Exercise instructions :: Copy the entries below exactly. Images do not belong in the copy.

(Listed entries begins)

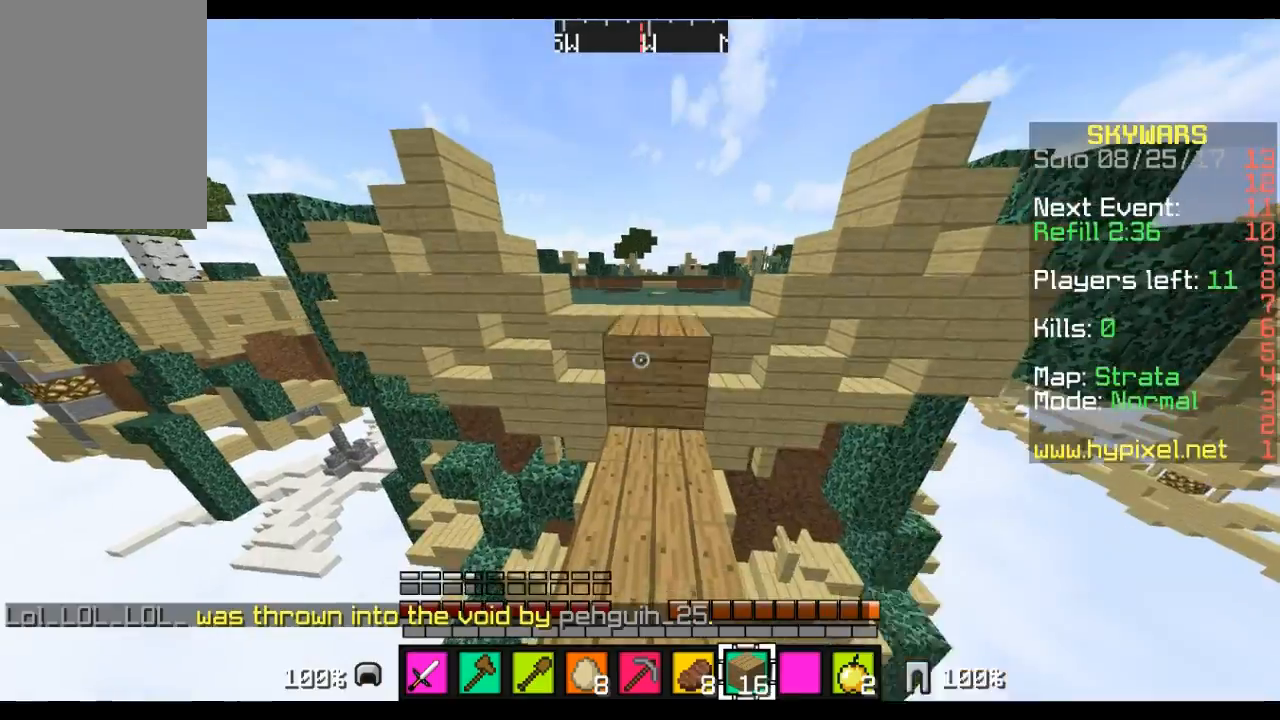
{"keys": [], "mouse": [], "events": [[70, "mouse_right", "up"]]}
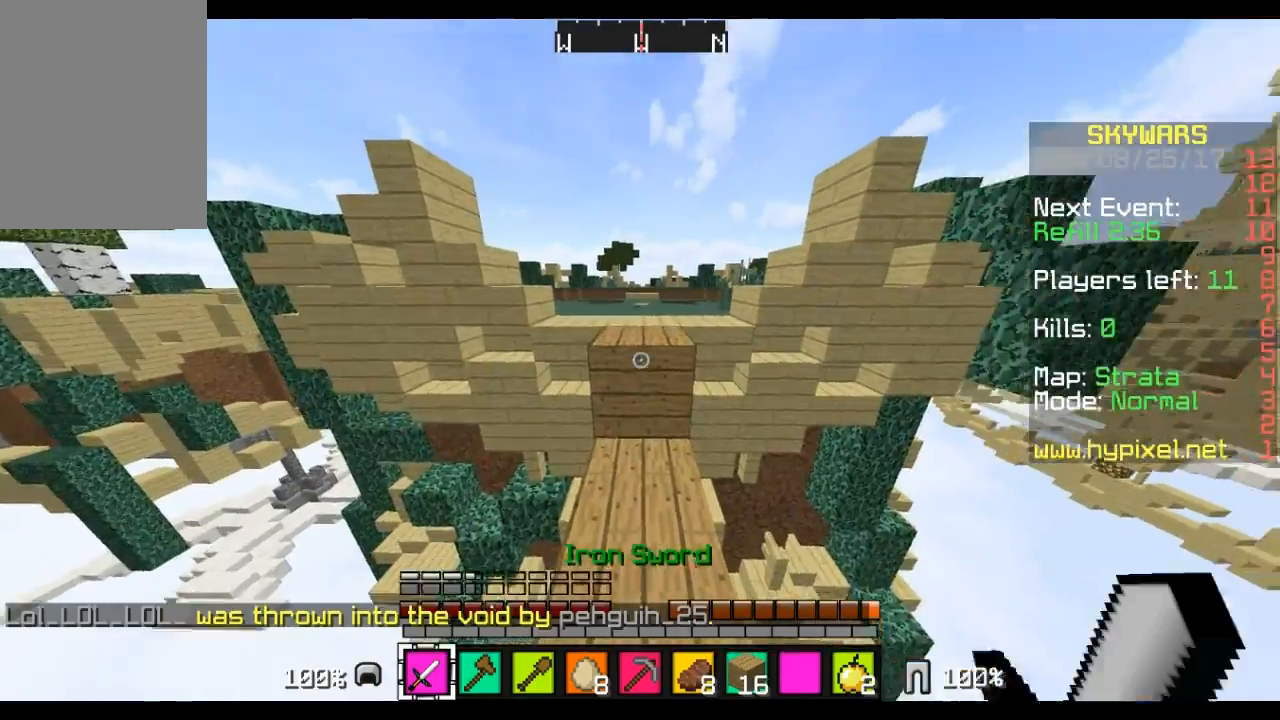
{"keys": ["w"], "mouse": [], "events": [[35, "w", "down"]]}
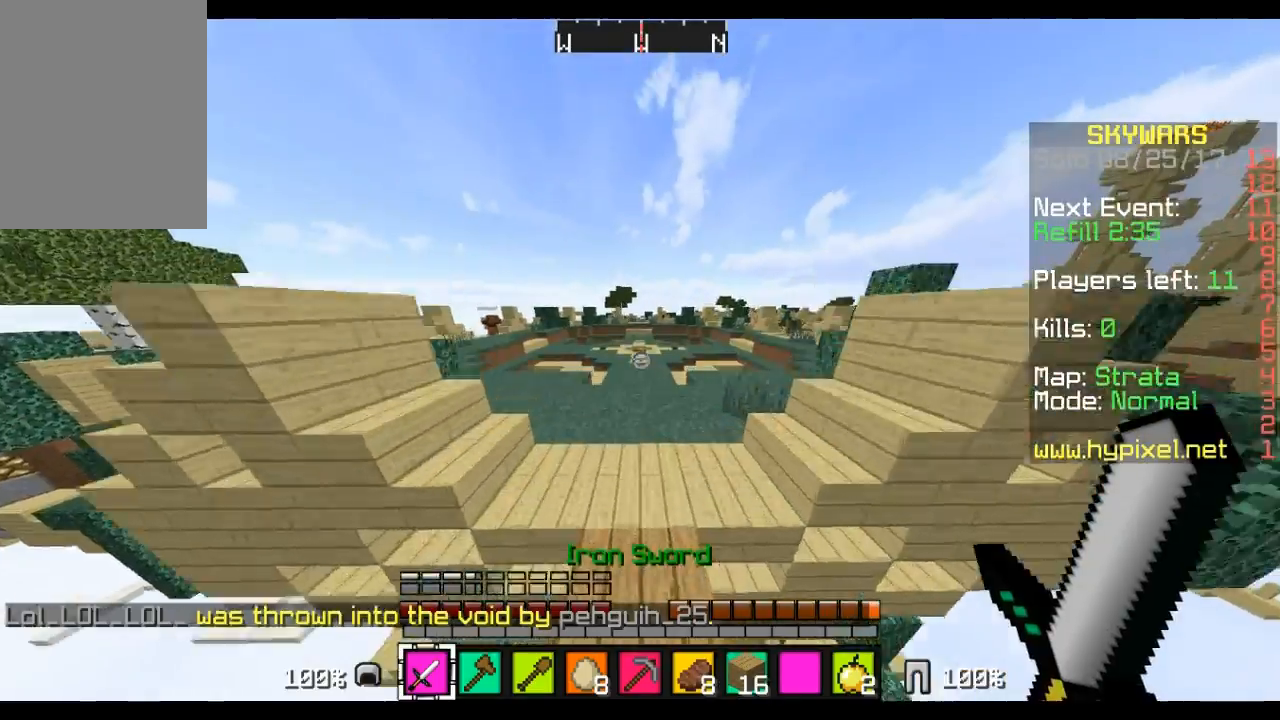
{"keys": ["a", "w"], "mouse": [], "events": [[518, "a", "down"]]}
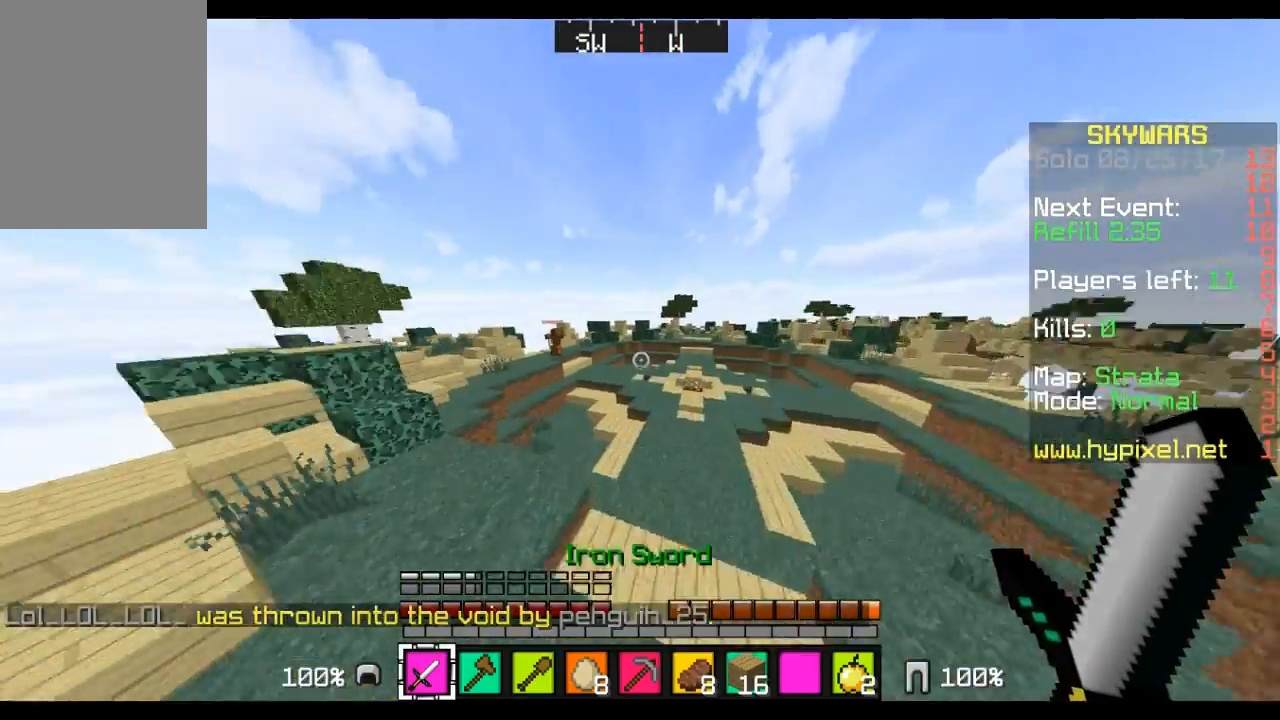
{"keys": ["w"], "mouse": [], "events": [[104, "a", "up"]]}
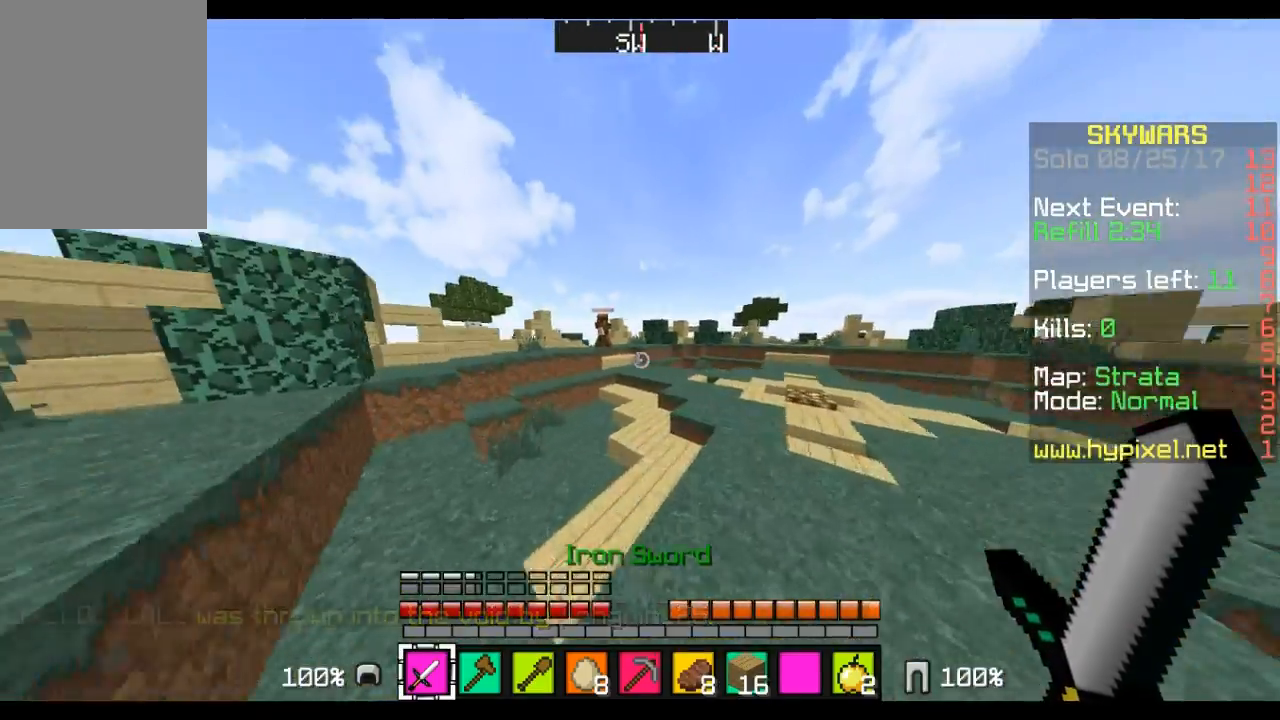
{"keys": ["w"], "mouse": [], "events": []}
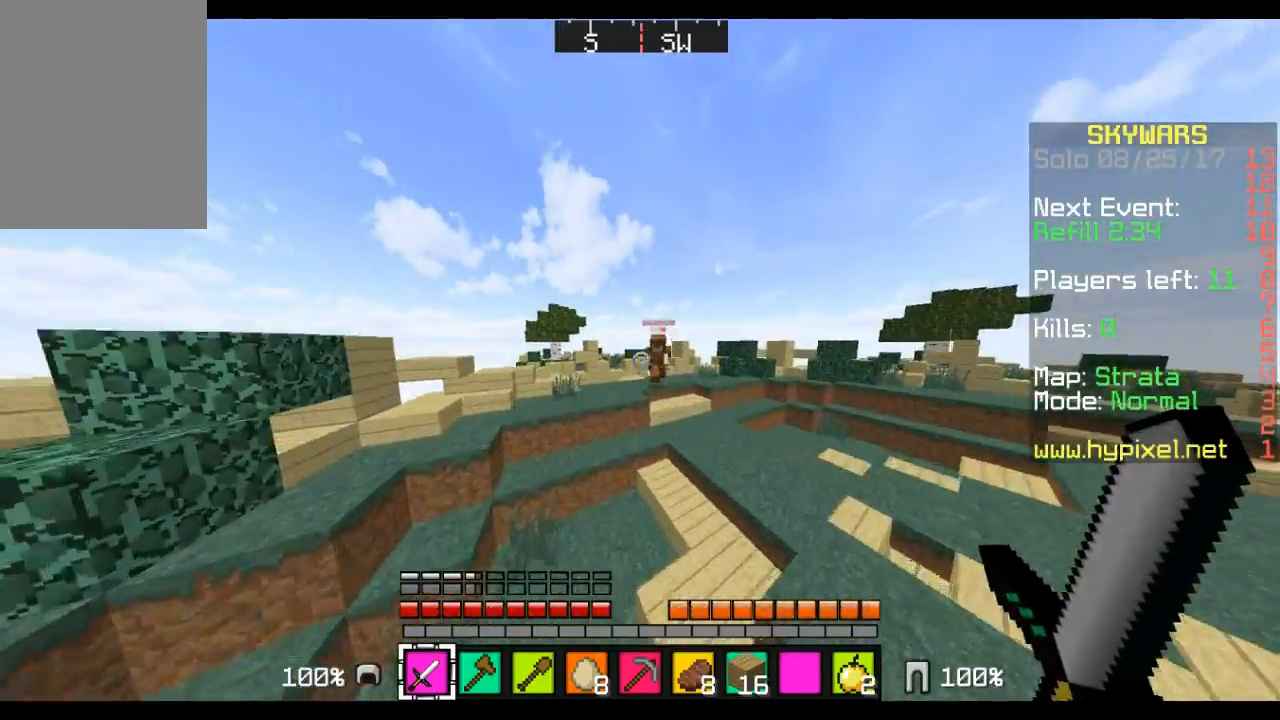
{"keys": ["w"], "mouse": ["left"], "events": [[276, "mouse_left", "down"], [414, "mouse_left", "up"], [517, "mouse_left", "down"]]}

(Listed entries ends)

The completed task ::
{"keys": [], "mouse": [], "events": [[70, "mouse_right", "up"]]}
{"keys": ["w"], "mouse": [], "events": [[35, "w", "down"]]}
{"keys": ["a", "w"], "mouse": [], "events": [[518, "a", "down"]]}
{"keys": ["w"], "mouse": [], "events": [[104, "a", "up"]]}
{"keys": ["w"], "mouse": [], "events": []}
{"keys": ["w"], "mouse": ["left"], "events": [[276, "mouse_left", "down"], [414, "mouse_left", "up"], [517, "mouse_left", "down"]]}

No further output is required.